### Material for this exercise

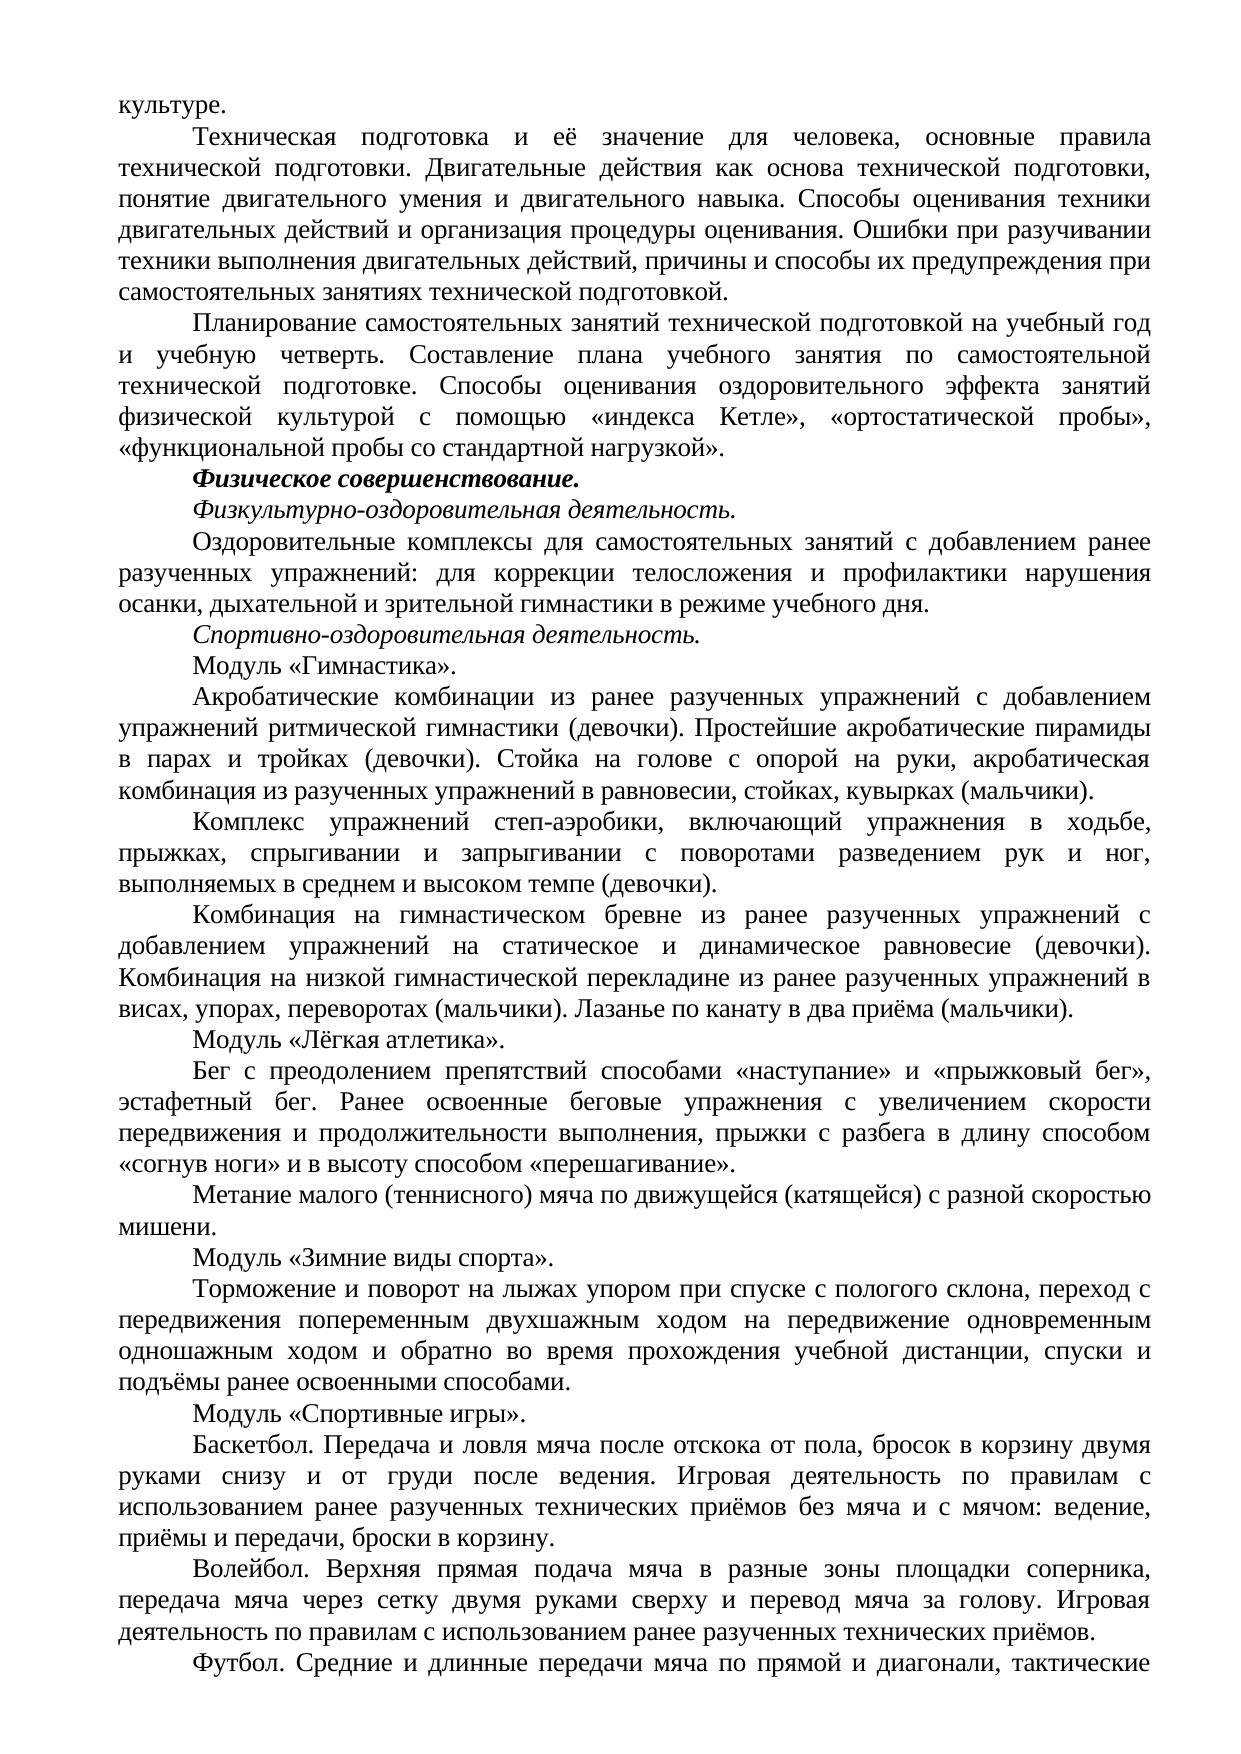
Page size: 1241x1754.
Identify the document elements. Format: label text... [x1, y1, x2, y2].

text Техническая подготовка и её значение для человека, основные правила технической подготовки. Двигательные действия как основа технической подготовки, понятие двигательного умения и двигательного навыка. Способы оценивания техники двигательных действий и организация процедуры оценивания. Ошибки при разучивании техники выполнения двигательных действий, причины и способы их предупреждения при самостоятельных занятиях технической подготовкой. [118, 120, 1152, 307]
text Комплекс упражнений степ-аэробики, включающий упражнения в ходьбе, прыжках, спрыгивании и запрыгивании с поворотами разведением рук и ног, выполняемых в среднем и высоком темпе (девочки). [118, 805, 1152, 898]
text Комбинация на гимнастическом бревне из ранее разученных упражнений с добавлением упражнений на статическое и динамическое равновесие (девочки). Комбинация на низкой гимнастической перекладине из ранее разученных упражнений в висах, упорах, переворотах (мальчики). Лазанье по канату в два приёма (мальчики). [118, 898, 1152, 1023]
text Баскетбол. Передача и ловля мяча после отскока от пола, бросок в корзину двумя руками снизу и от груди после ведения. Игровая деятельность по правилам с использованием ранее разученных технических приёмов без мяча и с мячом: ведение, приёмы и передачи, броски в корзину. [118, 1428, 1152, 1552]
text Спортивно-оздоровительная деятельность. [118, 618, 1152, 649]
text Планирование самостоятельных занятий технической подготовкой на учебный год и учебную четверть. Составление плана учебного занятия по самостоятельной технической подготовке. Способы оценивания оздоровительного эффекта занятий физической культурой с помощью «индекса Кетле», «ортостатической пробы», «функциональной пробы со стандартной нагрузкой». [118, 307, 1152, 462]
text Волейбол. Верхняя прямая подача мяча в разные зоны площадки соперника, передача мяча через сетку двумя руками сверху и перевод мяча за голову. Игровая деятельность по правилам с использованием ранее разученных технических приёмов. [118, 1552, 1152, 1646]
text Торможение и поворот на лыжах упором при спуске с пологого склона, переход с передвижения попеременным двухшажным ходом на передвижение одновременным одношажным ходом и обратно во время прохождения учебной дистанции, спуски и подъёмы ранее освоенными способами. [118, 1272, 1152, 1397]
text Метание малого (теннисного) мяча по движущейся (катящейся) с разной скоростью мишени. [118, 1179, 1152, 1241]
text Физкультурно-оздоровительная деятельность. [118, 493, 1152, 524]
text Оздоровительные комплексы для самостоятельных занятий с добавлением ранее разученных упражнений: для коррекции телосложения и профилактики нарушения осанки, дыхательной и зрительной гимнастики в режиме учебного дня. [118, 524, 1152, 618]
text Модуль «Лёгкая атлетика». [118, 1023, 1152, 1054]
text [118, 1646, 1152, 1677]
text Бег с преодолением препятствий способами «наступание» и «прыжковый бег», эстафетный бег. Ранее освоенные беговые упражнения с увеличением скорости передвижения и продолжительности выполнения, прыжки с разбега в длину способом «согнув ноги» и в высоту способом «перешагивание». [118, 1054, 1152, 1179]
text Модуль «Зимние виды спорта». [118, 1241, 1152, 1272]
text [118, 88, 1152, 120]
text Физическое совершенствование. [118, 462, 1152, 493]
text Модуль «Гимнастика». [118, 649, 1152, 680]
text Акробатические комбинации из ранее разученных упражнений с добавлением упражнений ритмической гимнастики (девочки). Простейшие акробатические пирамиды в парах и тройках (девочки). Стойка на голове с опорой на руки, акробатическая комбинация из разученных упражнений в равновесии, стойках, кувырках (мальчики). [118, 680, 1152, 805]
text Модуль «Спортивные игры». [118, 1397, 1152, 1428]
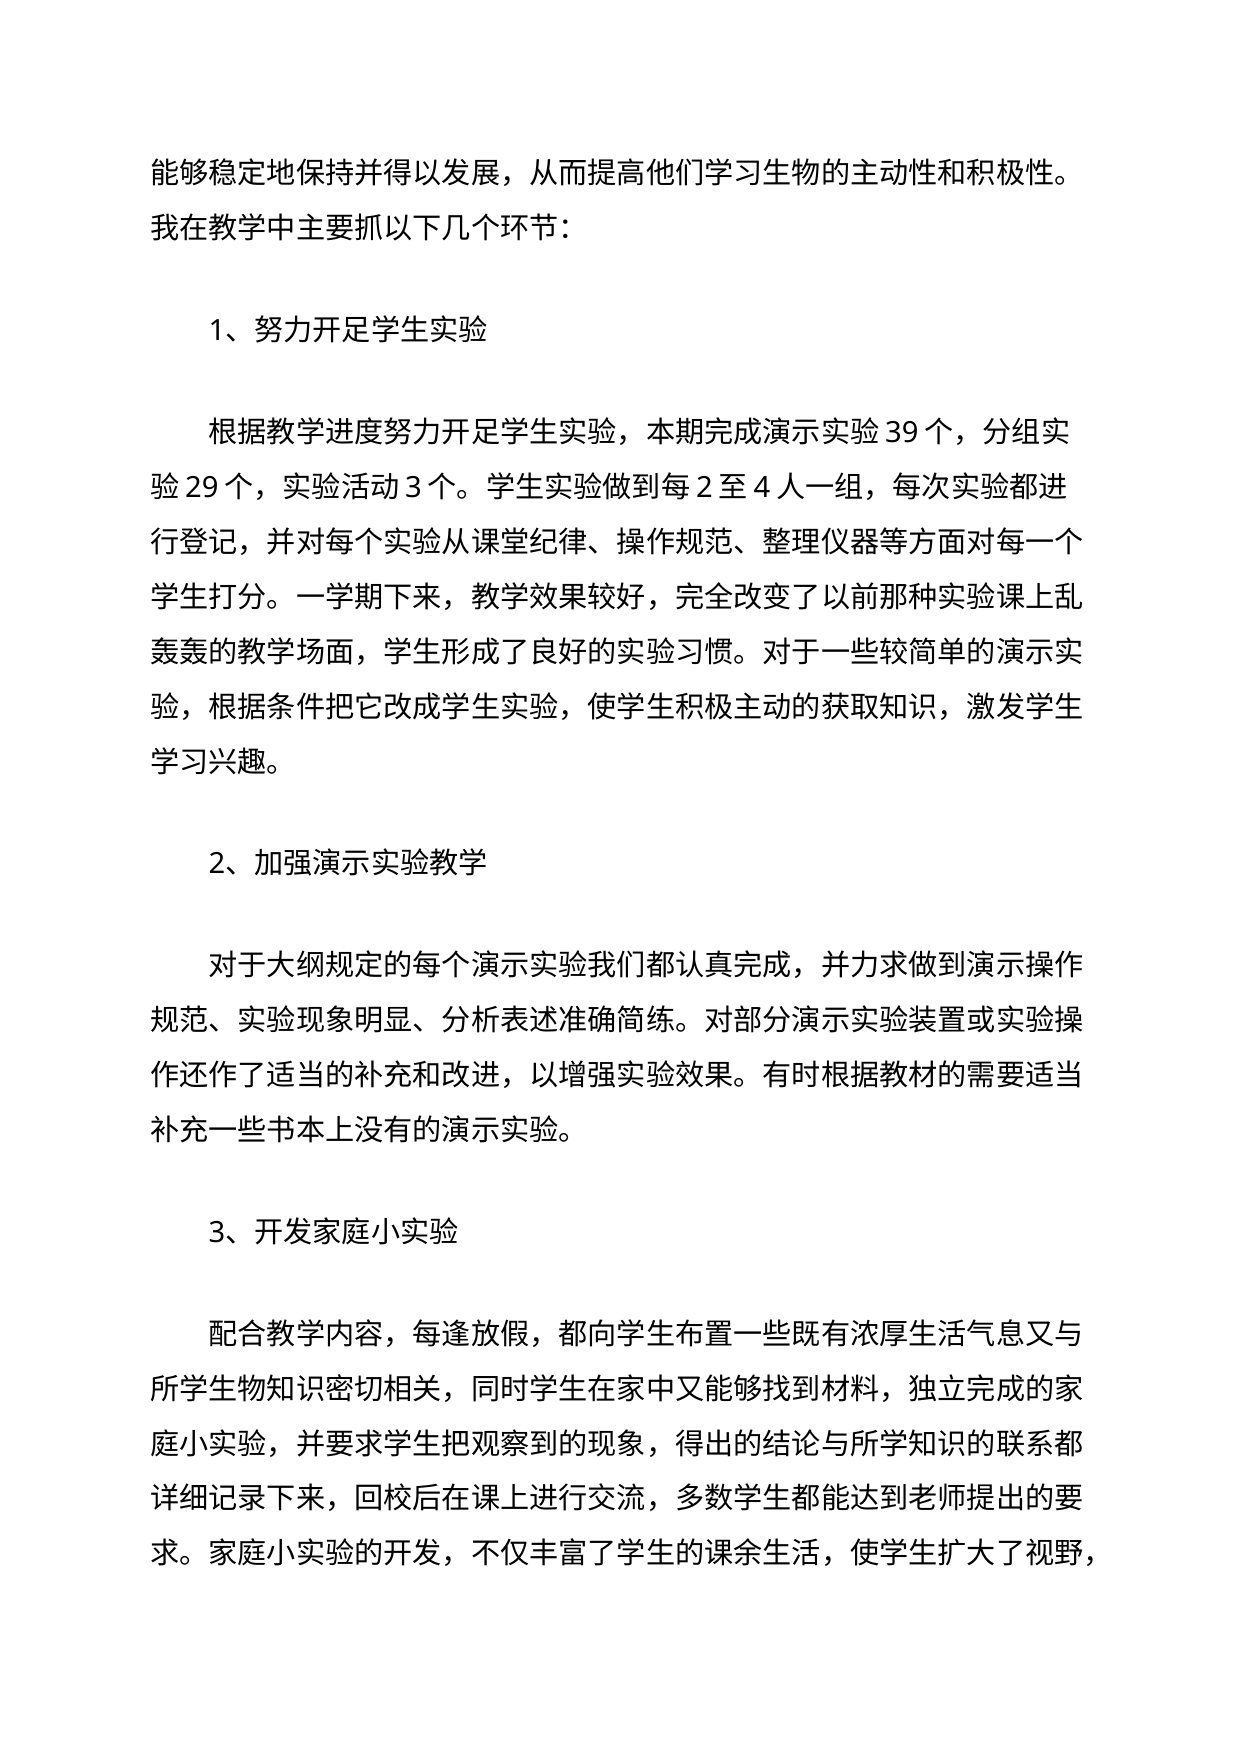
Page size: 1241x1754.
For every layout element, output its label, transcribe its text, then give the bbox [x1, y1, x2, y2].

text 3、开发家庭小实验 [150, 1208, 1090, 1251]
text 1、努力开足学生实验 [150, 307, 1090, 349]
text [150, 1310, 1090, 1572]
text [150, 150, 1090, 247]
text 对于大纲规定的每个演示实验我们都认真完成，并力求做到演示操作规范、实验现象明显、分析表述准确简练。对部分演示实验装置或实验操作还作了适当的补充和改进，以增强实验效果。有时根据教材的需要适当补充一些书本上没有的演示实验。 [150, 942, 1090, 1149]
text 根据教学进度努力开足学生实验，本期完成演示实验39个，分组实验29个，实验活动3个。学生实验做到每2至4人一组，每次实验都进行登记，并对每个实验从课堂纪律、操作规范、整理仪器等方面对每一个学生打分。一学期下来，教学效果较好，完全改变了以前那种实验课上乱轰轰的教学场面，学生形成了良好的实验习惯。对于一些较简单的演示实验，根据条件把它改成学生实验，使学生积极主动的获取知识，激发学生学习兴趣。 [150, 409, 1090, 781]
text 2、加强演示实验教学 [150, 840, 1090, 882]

### Problem to work on
Write out all the entries again, word for word, and print no images.

### Reply
Page size: 1241x1754.
Identify the document elements. Format: label text... [x1, y1, x2, y2].

text Техническая подготовка и её значение для человека, основные правила технической подготовки. Двигательные действия как основа технической подготовки, понятие двигательного умения и двигательного навыка. Способы оценивания техники двигательных действий и организация процедуры оценивания. Ошибки при разучивании техники выполнения двигательных действий, причины и способы их предупреждения при самостоятельных занятиях технической подготовкой. [118, 120, 1152, 307]
text Комплекс упражнений степ-аэробики, включающий упражнения в ходьбе, прыжках, спрыгивании и запрыгивании с поворотами разведением рук и ног, выполняемых в среднем и высоком темпе (девочки). [118, 805, 1152, 898]
text Комбинация на гимнастическом бревне из ранее разученных упражнений с добавлением упражнений на статическое и динамическое равновесие (девочки). Комбинация на низкой гимнастической перекладине из ранее разученных упражнений в висах, упорах, переворотах (мальчики). Лазанье по канату в два приёма (мальчики). [118, 898, 1152, 1023]
text Баскетбол. Передача и ловля мяча после отскока от пола, бросок в корзину двумя руками снизу и от груди после ведения. Игровая деятельность по правилам с использованием ранее разученных технических приёмов без мяча и с мячом: ведение, приёмы и передачи, броски в корзину. [118, 1428, 1152, 1552]
text Спортивно-оздоровительная деятельность. [118, 618, 1152, 649]
text Планирование самостоятельных занятий технической подготовкой на учебный год и учебную четверть. Составление плана учебного занятия по самостоятельной технической подготовке. Способы оценивания оздоровительного эффекта занятий физической культурой с помощью «индекса Кетле», «ортостатической пробы», «функциональной пробы со стандартной нагрузкой». [118, 307, 1152, 462]
text Волейбол. Верхняя прямая подача мяча в разные зоны площадки соперника, передача мяча через сетку двумя руками сверху и перевод мяча за голову. Игровая деятельность по правилам с использованием ранее разученных технических приёмов. [118, 1552, 1152, 1646]
text Торможение и поворот на лыжах упором при спуске с пологого склона, переход с передвижения попеременным двухшажным ходом на передвижение одновременным одношажным ходом и обратно во время прохождения учебной дистанции, спуски и подъёмы ранее освоенными способами. [118, 1272, 1152, 1397]
text Метание малого (теннисного) мяча по движущейся (катящейся) с разной скоростью мишени. [118, 1179, 1152, 1241]
text Физкультурно-оздоровительная деятельность. [118, 493, 1152, 524]
text Оздоровительные комплексы для самостоятельных занятий с добавлением ранее разученных упражнений: для коррекции телосложения и профилактики нарушения осанки, дыхательной и зрительной гимнастики в режиме учебного дня. [118, 524, 1152, 618]
text Модуль «Лёгкая атлетика». [118, 1023, 1152, 1054]
text [118, 1646, 1152, 1677]
text Бег с преодолением препятствий способами «наступание» и «прыжковый бег», эстафетный бег. Ранее освоенные беговые упражнения с увеличением скорости передвижения и продолжительности выполнения, прыжки с разбега в длину способом «согнув ноги» и в высоту способом «перешагивание». [118, 1054, 1152, 1179]
text Модуль «Зимние виды спорта». [118, 1241, 1152, 1272]
text [118, 88, 1152, 120]
text Физическое совершенствование. [118, 462, 1152, 493]
text Модуль «Гимнастика». [118, 649, 1152, 680]
text Акробатические комбинации из ранее разученных упражнений с добавлением упражнений ритмической гимнастики (девочки). Простейшие акробатические пирамиды в парах и тройках (девочки). Стойка на голове с опорой на руки, акробатическая комбинация из разученных упражнений в равновесии, стойках, кувырках (мальчики). [118, 680, 1152, 805]
text Модуль «Спортивные игры». [118, 1397, 1152, 1428]
Page size: 1241x1754.
For every layout element, output its label, transcribe its text, then give the bbox [x1, y1, x2, y2].

text 3、开发家庭小实验 [150, 1208, 1090, 1251]
text 1、努力开足学生实验 [150, 307, 1090, 349]
text [150, 1310, 1090, 1572]
text [150, 150, 1090, 247]
text 对于大纲规定的每个演示实验我们都认真完成，并力求做到演示操作规范、实验现象明显、分析表述准确简练。对部分演示实验装置或实验操作还作了适当的补充和改进，以增强实验效果。有时根据教材的需要适当补充一些书本上没有的演示实验。 [150, 942, 1090, 1149]
text 根据教学进度努力开足学生实验，本期完成演示实验39个，分组实验29个，实验活动3个。学生实验做到每2至4人一组，每次实验都进行登记，并对每个实验从课堂纪律、操作规范、整理仪器等方面对每一个学生打分。一学期下来，教学效果较好，完全改变了以前那种实验课上乱轰轰的教学场面，学生形成了良好的实验习惯。对于一些较简单的演示实验，根据条件把它改成学生实验，使学生积极主动的获取知识，激发学生学习兴趣。 [150, 409, 1090, 781]
text 2、加强演示实验教学 [150, 840, 1090, 882]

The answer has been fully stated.